───── EXERCISE MATERIAL ─────
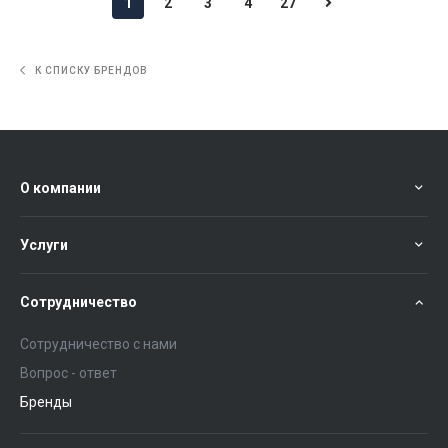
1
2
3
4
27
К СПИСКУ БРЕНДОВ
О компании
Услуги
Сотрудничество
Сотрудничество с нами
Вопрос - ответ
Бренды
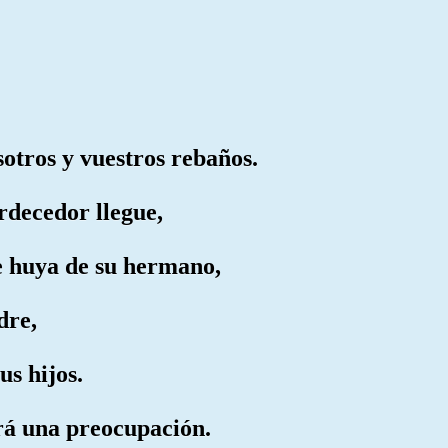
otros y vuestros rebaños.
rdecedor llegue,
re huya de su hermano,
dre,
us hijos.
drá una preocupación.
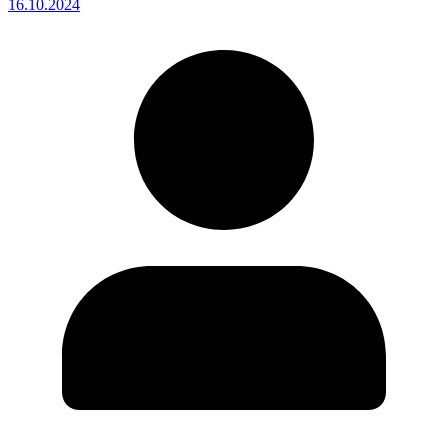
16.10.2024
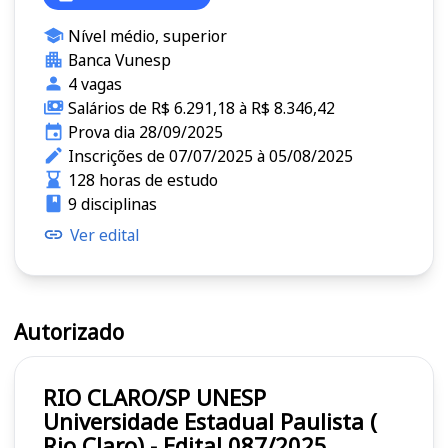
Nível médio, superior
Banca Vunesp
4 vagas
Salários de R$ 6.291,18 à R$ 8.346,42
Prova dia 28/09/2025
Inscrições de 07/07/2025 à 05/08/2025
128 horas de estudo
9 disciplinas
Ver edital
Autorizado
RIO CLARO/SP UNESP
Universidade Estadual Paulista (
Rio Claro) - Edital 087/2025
─────
───── EXERCISE MATERIAL ─────
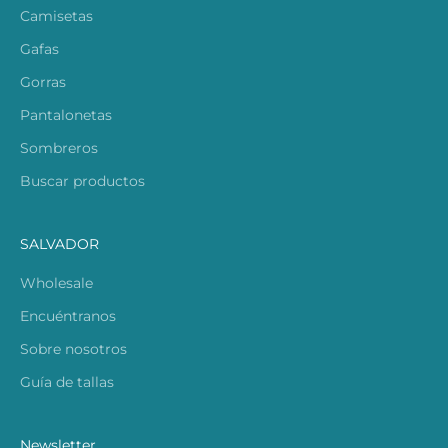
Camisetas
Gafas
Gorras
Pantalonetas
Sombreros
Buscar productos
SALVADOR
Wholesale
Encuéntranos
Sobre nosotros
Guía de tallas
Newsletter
─────
───── EXERCISE MATERIAL ─────
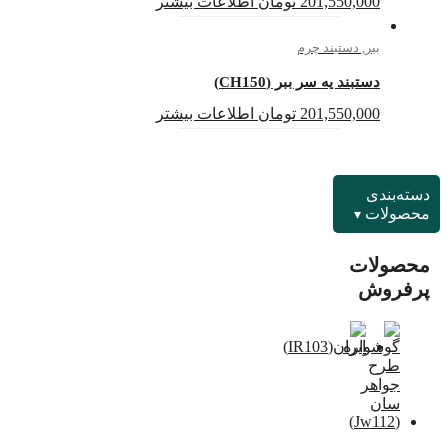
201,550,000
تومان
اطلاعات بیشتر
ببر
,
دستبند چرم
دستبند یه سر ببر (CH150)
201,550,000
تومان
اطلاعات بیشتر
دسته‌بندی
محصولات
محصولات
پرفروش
─────
YOUR TASK —
Please copy the lines in the records above between the one holding "Prova dia 28/09/2025" and the one holding "Rio Claro) - Edital 087/2025", inclusive, exactly and with no other line.

RESULT —
Prova dia 28/09/2025
Inscrições de 07/07/2025 à 05/08/2025
128 horas de estudo
9 disciplinas
Ver edital
Autorizado
RIO CLARO/SP UNESP
Universidade Estadual Paulista (
Rio Claro) - Edital 087/2025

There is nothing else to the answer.